CDD Vault not only enables teams to collaborate on their scientific objectives within their organization,
CDD Vault is the ideal platform to share your data and workspace privately and securely with external
parties such as contract research organizations (CROs). Using the very same platform with which you are
familiar, your organization can share data with CROs and/or invite CROs to contribute data assets to your
CDD Vault. CDD offers what you need from project management to optimizing collaborations in real time
and even across different time zones. The steps to adding a CRO and sharing data with the CRO are
outlined below.
Here are the steps:
1) Vault administrators: To add a CRO as a member of your vault, go to your Vault Settings tab. Click on the Vault sub-tab and select Members from the left side panel. Click on the link in the upper right to add a new member. For more details about adding members to your Vault, please see:
Adding, Removing and Editing Vault Users.

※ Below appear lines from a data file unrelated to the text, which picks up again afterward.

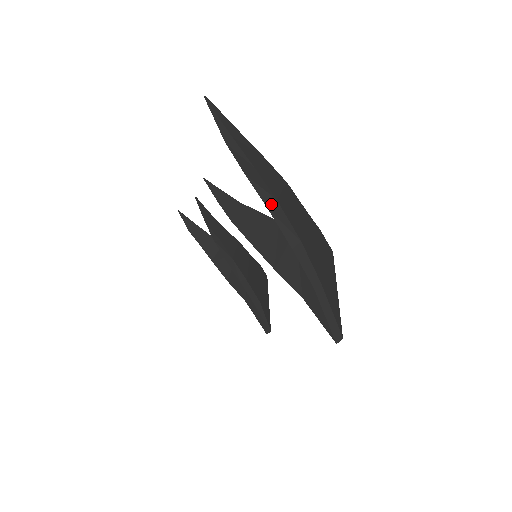
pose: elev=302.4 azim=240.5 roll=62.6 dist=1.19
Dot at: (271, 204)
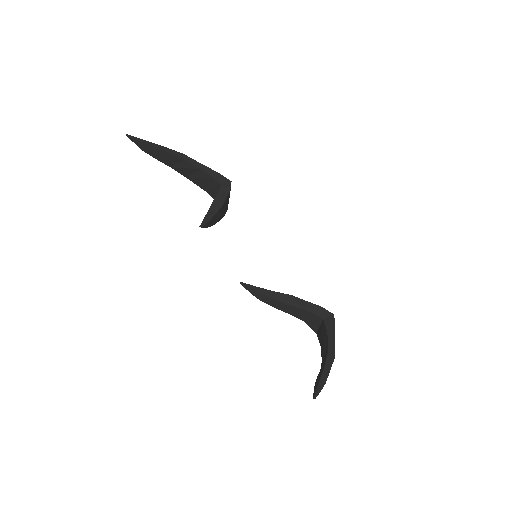
Dot at: occluded
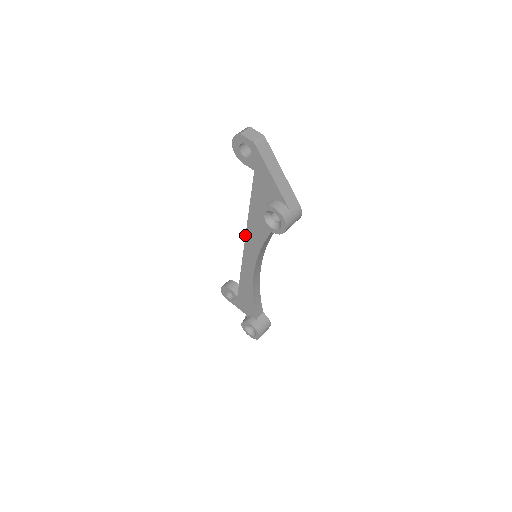
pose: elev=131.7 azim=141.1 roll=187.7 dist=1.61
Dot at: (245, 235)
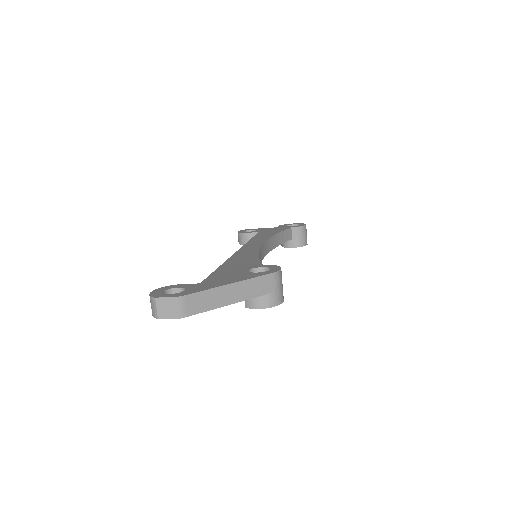
Dot at: occluded
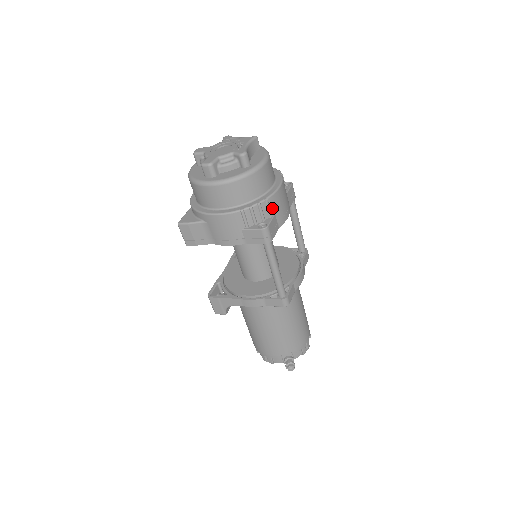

2) Now that the CRO is a member of your Vault, with a specific Vault User Role (refer to the User Roles and Privileges in this CDD user role matrix), it will be necessary for you to add your CRO as a member to a project. This may be an existing project or a new project that you create. By default, this member is restricted from seeing any data in your Vault of which they are not a project member.

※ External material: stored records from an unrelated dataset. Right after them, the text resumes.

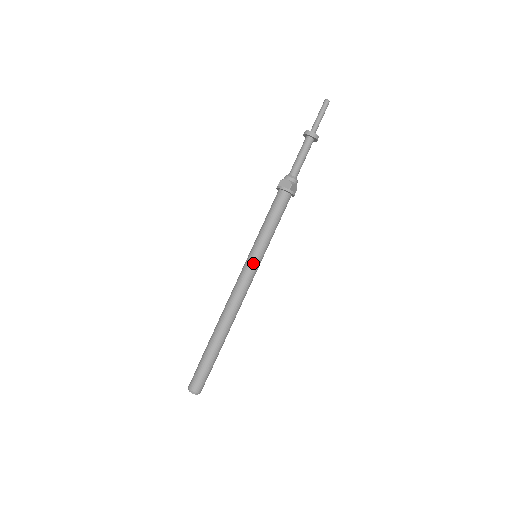
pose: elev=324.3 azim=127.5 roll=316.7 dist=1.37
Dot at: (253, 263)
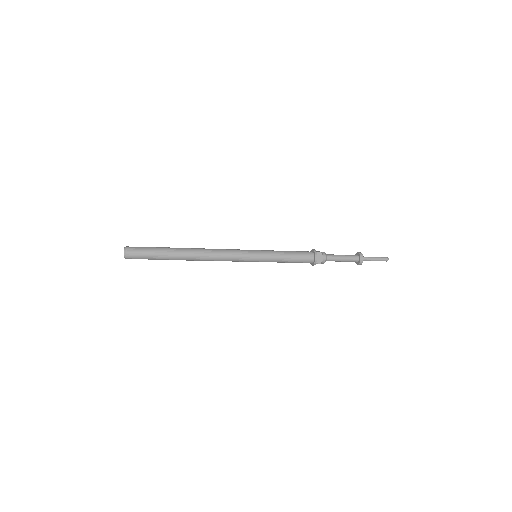
Dot at: (251, 251)
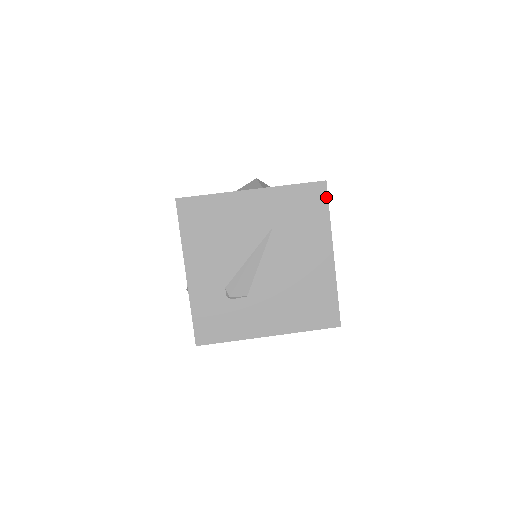
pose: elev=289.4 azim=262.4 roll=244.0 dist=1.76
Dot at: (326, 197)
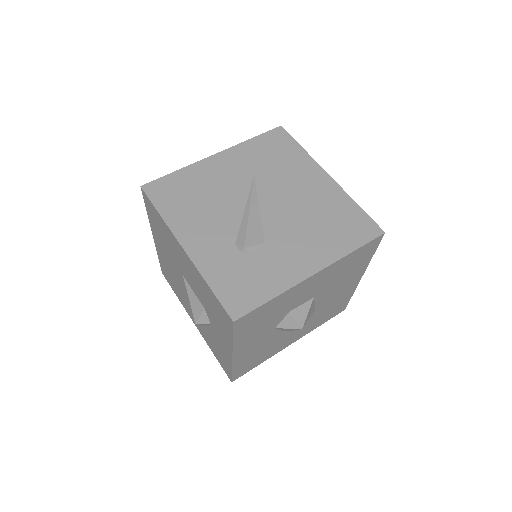
Dot at: (289, 136)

a. For an existing project: you simply want to share all existing data within a project with your CRO – Go to Vault-->Projects, expand the project you wish to add them to, click on the Add/Edit link and then click Add a member. Add them as a member of the existing project by selecting his/her name from the drop down box that appears. Recall that only vault administrators or users with Manage permission for the project can add users to the project. If you wish to also allow your CRO to edit data within the project, check the "Edit Data" Checkbox.b. Create a new project: you may wish to maintain some level of restricted access to the data in your current projects by curating a subset of the the data to make available to your CRO. In this case, you will want to create a new project to store this subset of data. Upon creating this new project, be sure to follow the steps above to add this Vault member to this project.

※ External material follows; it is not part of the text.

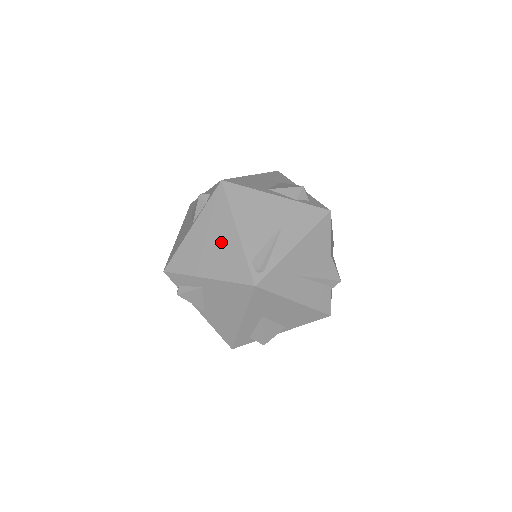
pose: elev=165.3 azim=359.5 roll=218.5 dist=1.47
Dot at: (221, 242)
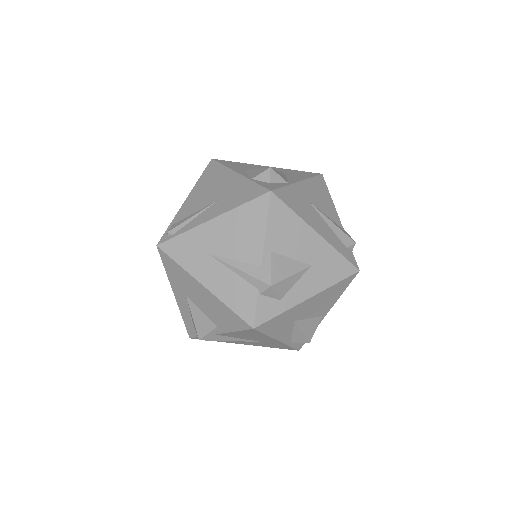
Dot at: occluded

3) By creating a new project, you’ve enabled yourself the ability to make visible to your CRO only a subset of data from your Vault (e.g., compounds that the CRO will be testing). Sharing select data from an existing project to a new project created within your Vault is simple through the CDD interface using the Data Import Wizard. Your options are to do this through a list of compounds, one compound at a time or via a list of compound plates. For more detailed directions on how to share a set of compounds with your new project, please refer to the following Knowledge base articles:
a. My compounds are already in the vault. How can I share some of them with a new project?b. My compound plates are already in the vault. How can I share some of them with a new project?
4) Your new project is now populated with compounds, so you are now ready to have your CRO import data into your Vault by creating Protocol Definitions. To get your CRO started with creating a new protocol, please refer to Setting Up a New Protocol in our Knowledge Base. Refer to 3: Importing Single-Point Screening Data for a guided tutorial on importing data. Optional: you also may wish to share protocol data stored in your Vault to aid in the CRO’s experimental efforts in this newly created project. The first order of business here will be to Manage project access of the protocol you would like to share in this new project. Head to the Protocols tab on the Explore Data page, click on the Protocol Name and on the left side panel, click on the Manage project access link. Add the new project to share this protocol with the new project. Once you’ve given project access to the protocol, you can re-import the original import files from specific runs that contain the project compounds of interest or create a new import file of curated data.
5) If at any time you wish to restrict your CRO from having access to the data within the CRO project, you can move the data out of the one project into another project that the CRO cannot access. You also have the option to remove their access to the project or to your Vault entirely with the reassurance that the data stays private and secure without any loss of data if you choose to remove this member from your Vault.